(Task description)
I would like you to transcribe all of the data exactly.

(Supplied data)

--- START ---

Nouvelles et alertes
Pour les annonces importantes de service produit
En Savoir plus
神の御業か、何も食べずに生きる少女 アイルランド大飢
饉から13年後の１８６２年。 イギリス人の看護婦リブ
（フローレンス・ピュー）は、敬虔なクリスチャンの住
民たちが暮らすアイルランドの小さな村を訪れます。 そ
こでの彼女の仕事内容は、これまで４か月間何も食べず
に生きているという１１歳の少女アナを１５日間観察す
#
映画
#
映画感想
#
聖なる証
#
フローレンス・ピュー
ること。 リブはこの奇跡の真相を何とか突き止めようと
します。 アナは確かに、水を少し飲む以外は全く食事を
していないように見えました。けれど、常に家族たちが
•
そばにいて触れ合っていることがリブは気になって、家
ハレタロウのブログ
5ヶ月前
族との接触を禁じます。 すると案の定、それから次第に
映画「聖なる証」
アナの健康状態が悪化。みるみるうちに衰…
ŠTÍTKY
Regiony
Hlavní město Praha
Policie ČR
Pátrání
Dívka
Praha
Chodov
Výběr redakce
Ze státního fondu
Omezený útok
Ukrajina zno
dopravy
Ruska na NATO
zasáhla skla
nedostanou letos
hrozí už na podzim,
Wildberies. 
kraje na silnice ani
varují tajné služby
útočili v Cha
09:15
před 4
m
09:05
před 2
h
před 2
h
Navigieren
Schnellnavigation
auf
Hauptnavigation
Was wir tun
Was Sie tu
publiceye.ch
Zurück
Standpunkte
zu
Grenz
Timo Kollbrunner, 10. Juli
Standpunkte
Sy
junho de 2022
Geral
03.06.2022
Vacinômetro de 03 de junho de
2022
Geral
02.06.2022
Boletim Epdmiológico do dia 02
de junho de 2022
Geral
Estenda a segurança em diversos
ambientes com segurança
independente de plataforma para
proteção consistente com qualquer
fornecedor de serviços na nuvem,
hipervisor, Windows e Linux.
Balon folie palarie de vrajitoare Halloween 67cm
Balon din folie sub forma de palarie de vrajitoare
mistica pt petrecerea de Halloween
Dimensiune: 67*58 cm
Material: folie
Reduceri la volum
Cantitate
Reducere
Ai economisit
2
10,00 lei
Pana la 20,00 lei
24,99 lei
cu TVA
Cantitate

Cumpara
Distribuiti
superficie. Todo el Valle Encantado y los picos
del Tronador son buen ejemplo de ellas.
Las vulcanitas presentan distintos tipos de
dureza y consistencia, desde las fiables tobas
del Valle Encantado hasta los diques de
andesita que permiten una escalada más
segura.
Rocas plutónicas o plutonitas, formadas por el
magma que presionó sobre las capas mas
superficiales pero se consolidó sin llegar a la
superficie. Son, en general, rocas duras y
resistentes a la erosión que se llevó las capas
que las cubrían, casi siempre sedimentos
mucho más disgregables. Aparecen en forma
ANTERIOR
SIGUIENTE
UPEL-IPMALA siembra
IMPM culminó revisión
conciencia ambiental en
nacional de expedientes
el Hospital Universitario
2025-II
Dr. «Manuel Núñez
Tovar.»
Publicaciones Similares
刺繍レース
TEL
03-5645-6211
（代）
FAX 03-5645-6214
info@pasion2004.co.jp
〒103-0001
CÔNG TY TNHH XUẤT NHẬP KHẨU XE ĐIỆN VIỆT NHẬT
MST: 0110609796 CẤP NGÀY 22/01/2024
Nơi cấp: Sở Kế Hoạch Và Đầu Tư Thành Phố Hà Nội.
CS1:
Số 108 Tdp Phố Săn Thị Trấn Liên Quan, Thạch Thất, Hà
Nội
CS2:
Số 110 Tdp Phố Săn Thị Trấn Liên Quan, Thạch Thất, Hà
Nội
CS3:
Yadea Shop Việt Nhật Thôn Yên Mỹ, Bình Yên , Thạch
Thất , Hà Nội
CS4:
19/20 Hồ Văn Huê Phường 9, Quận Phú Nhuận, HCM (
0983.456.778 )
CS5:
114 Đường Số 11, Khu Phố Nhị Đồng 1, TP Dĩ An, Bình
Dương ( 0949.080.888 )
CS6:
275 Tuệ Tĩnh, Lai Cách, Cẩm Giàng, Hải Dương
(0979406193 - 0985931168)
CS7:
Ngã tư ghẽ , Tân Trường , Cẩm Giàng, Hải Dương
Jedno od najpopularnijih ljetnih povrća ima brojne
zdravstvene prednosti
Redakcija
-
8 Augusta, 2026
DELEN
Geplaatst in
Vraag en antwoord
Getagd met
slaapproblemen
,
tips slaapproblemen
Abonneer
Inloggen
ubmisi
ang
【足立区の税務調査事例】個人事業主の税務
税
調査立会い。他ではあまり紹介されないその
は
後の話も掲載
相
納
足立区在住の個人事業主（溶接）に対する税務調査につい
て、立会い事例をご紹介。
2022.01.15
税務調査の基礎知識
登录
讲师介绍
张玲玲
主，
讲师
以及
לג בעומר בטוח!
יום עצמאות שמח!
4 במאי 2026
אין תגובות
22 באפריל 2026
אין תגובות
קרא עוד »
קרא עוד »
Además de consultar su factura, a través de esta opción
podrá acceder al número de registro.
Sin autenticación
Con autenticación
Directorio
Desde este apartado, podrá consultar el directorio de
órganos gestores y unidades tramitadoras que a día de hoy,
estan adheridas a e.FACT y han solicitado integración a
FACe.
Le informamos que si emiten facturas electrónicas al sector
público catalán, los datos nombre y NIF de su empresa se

--- END ---

(Reply)
Nouvelles et alertes
Pour les annonces importantes de service produit
En Savoir plus
神の御業か、何も食べずに生きる少女 アイルランド大飢
饉から13年後の１８６２年。 イギリス人の看護婦リブ
（フローレンス・ピュー）は、敬虔なクリスチャンの住
民たちが暮らすアイルランドの小さな村を訪れます。 そ
こでの彼女の仕事内容は、これまで４か月間何も食べず
に生きているという１１歳の少女アナを１５日間観察す
#
映画
#
映画感想
#
聖なる証
#
フローレンス・ピュー
ること。 リブはこの奇跡の真相を何とか突き止めようと
します。 アナは確かに、水を少し飲む以外は全く食事を
していないように見えました。けれど、常に家族たちが
•
そばにいて触れ合っていることがリブは気になって、家
ハレタロウのブログ
5ヶ月前
族との接触を禁じます。 すると案の定、それから次第に
映画「聖なる証」
アナの健康状態が悪化。みるみるうちに衰…
ŠTÍTKY
Regiony
Hlavní město Praha
Policie ČR
Pátrání
Dívka
Praha
Chodov
Výběr redakce
Ze státního fondu
Omezený útok
Ukrajina zno
dopravy
Ruska na NATO
zasáhla skla
nedostanou letos
hrozí už na podzim,
Wildberies. 
kraje na silnice ani
varují tajné služby
útočili v Cha
09:15
před 4
m
09:05
před 2
h
před 2
h
Navigieren
Schnellnavigation
auf
Hauptnavigation
Was wir tun
Was Sie tu
publiceye.ch
Zurück
Standpunkte
zu
Grenz
Timo Kollbrunner, 10. Juli
Standpunkte
Sy
junho de 2022
Geral
03.06.2022
Vacinômetro de 03 de junho de
2022
Geral
02.06.2022
Boletim Epdmiológico do dia 02
de junho de 2022
Geral
Estenda a segurança em diversos
ambientes com segurança
independente de plataforma para
proteção consistente com qualquer
fornecedor de serviços na nuvem,
hipervisor, Windows e Linux.
Balon folie palarie de vrajitoare Halloween 67cm
Balon din folie sub forma de palarie de vrajitoare
mistica pt petrecerea de Halloween
Dimensiune: 67*58 cm
Material: folie
Reduceri la volum
Cantitate
Reducere
Ai economisit
2
10,00 lei
Pana la 20,00 lei
24,99 lei
cu TVA
Cantitate

Cumpara
Distribuiti
superficie. Todo el Valle Encantado y los picos
del Tronador son buen ejemplo de ellas.
Las vulcanitas presentan distintos tipos de
dureza y consistencia, desde las fiables tobas
del Valle Encantado hasta los diques de
andesita que permiten una escalada más
segura.
Rocas plutónicas o plutonitas, formadas por el
magma que presionó sobre las capas mas
superficiales pero se consolidó sin llegar a la
superficie. Son, en general, rocas duras y
resistentes a la erosión que se llevó las capas
que las cubrían, casi siempre sedimentos
mucho más disgregables. Aparecen en forma
ANTERIOR
SIGUIENTE
UPEL-IPMALA siembra
IMPM culminó revisión
conciencia ambiental en
nacional de expedientes
el Hospital Universitario
2025-II
Dr. «Manuel Núñez
Tovar.»
Publicaciones Similares
刺繍レース
TEL
03-5645-6211
（代）
FAX 03-5645-6214
info@pasion2004.co.jp
〒103-0001
CÔNG TY TNHH XUẤT NHẬP KHẨU XE ĐIỆN VIỆT NHẬT
MST: 0110609796 CẤP NGÀY 22/01/2024
Nơi cấp: Sở Kế Hoạch Và Đầu Tư Thành Phố Hà Nội.
CS1:
Số 108 Tdp Phố Săn Thị Trấn Liên Quan, Thạch Thất, Hà
Nội
CS2:
Số 110 Tdp Phố Săn Thị Trấn Liên Quan, Thạch Thất, Hà
Nội
CS3:
Yadea Shop Việt Nhật Thôn Yên Mỹ, Bình Yên , Thạch
Thất , Hà Nội
CS4:
19/20 Hồ Văn Huê Phường 9, Quận Phú Nhuận, HCM (
0983.456.778 )
CS5:
114 Đường Số 11, Khu Phố Nhị Đồng 1, TP Dĩ An, Bình
Dương ( 0949.080.888 )
CS6:
275 Tuệ Tĩnh, Lai Cách, Cẩm Giàng, Hải Dương
(0979406193 - 0985931168)
CS7:
Ngã tư ghẽ , Tân Trường , Cẩm Giàng, Hải Dương
Jedno od najpopularnijih ljetnih povrća ima brojne
zdravstvene prednosti
Redakcija
-
8 Augusta, 2026
DELEN
Geplaatst in
Vraag en antwoord
Getagd met
slaapproblemen
,
tips slaapproblemen
Abonneer
Inloggen
ubmisi
ang
【足立区の税務調査事例】個人事業主の税務
税
調査立会い。他ではあまり紹介されないその
は
後の話も掲載
相
納
足立区在住の個人事業主（溶接）に対する税務調査につい
て、立会い事例をご紹介。
2022.01.15
税務調査の基礎知識
登录
讲师介绍
张玲玲
主，
讲师
以及
לג בעומר בטוח!
יום עצמאות שמח!
4 במאי 2026
אין תגובות
22 באפריל 2026
אין תגובות
קרא עוד »
קרא עוד »
Además de consultar su factura, a través de esta opción
podrá acceder al número de registro.
Sin autenticación
Con autenticación
Directorio
Desde este apartado, podrá consultar el directorio de
órganos gestores y unidades tramitadoras que a día de hoy,
estan adheridas a e.FACT y han solicitado integración a
FACe.
Le informamos que si emiten facturas electrónicas al sector
público catalán, los datos nombre y NIF de su empresa se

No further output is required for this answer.